Bir iki sigara falan tüttürdük. Ben de "Ali'nin yeni eve şu berjer(?) koltuk sığar mı, kaç para bu acaba…" diye düşünürken, inanılmaz bir şey oldu. Yol açılıverdi. Arkadan korna, şu bu derken; adamcağızın bir kartını bile alamadan, öyle apar topar ayrıldık.

Bu kış da, gayet güzel gidiyordu havalar. Ta ki, o makus güne kadar. Kendinden emin İstanbul'lu o sabah yataklarından güneşli bir güne uyanıp, kalktı giyindi. Çocuğu olan, çocuğunu servise bindirip gönderdi. İşi olan, arabasına atlayıp işine gitti. Arabası olmayan, duraklara doğru seğirtti. İşi olmayan da, haliyle evde kaldı.

Öğleye kadar her şey yolundaydı. Ne olduysa öğleden sonra oldu. Ortalık önce bir karardı, gökyüzü bir kükredi, ardından da günlerce süren o adi kar fırtınası başladı.

Ertesi gün İlköğretim çağındaki çocuklar; karne alacaklardı. Birazdan ilk haber geldi. "Okullar yarın tatil." Ardından ikinci haber geldi. "Karneler, bugün dağıtılıyor." Ve ardından kimsenin beklemediği bir üçüncü haber daha geldi. "Okullar şimdi tatil."

O şimdi dedikleri saat, öğleden sonra 13.00'ı gösteriyordu. Servislerin, öğretmenlerin, çalışan ana-babaların aklı birden bire karıştı.

Aynı gün, okuldan erken terhis edilen çocuklarına yetişmek için işini gücünü bırakıp sokağa fırlayan ana-babalar, yolda mahsur kaldılar.

O sırada Milli Eğitimin, Valiliğin dediği şeyi yapan öğretmenler; çocukların ellerine karnelerini verip yolladılar.

Aynı gün bir çocuk, elinde karnesiyle, evinin yarı yolunda donarak öldü.
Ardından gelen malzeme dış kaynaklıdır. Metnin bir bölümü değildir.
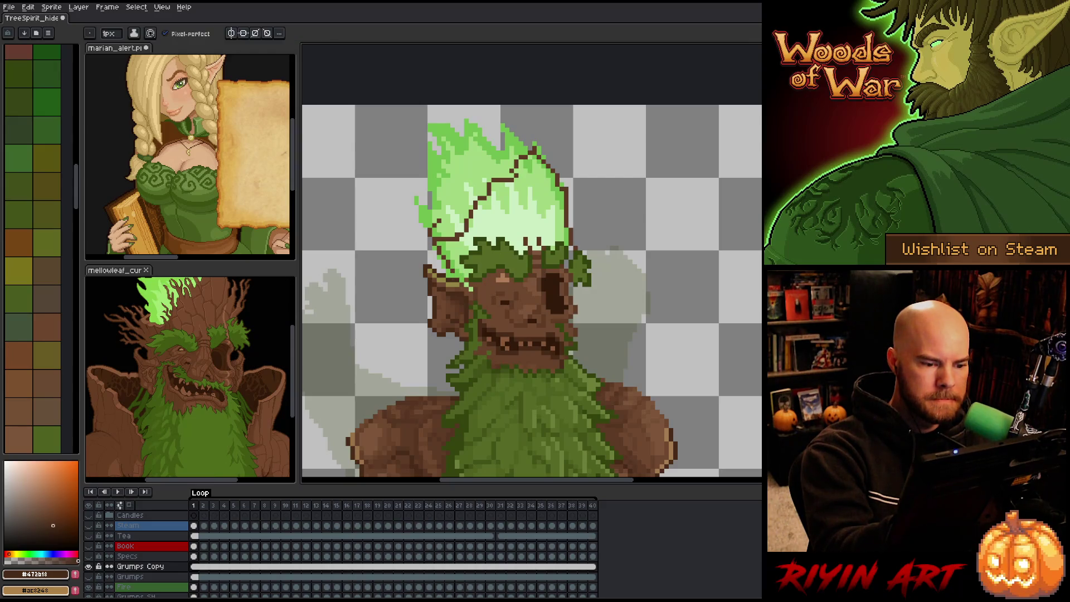
{"action": "left_click", "coordinate": [455, 272], "text": "alt"}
Aynı gün çeşitli okul servisleri, içlerindeki öğrencilerle yollarda mahsur kaldılar.

Aynı gün, o servislerden özel bir okula ait olanının şoförüyle canlı yayınlarda kurulan telefon bağlantısında; araçlarının konforundan, sıcaklığından, bagajlarında her zaman bisküvi, kola gibi kuru gıda ve içecek bulunduğundan, benzin depolarının ağzına kadar dolu olduğundan bahsedildi.

Havalar ısınınca, o servis şoförünü; okul idaresi işten çıkardı. Böylesine tatsız bir durumda, canlı yayına bağlanıp kolejlerinin adını verdi diye. Halbuki adam, ne güzel reklam yaptı.

Aynı gün, elim olayı duyar duymaz pantolonlarını çekemeden görev başına koşturan bu vatanın bir takım gazeteci yazar evladı, plazalarına on metre kala, arabalarının içinde mahsur kaldı.

Otobüsler, kamyonlar, dolmuşlar, servisler, özel araçlar hepsi birbirine girdi. E, olur o kadar. Kar yağdı.

Sokağa çıkmamayı akıl edenler iş yerlerinde mahsur kaldılar, evlerine gidemediler. Bazıları da evlerinde kalıp, hiç bir yere gidemediler.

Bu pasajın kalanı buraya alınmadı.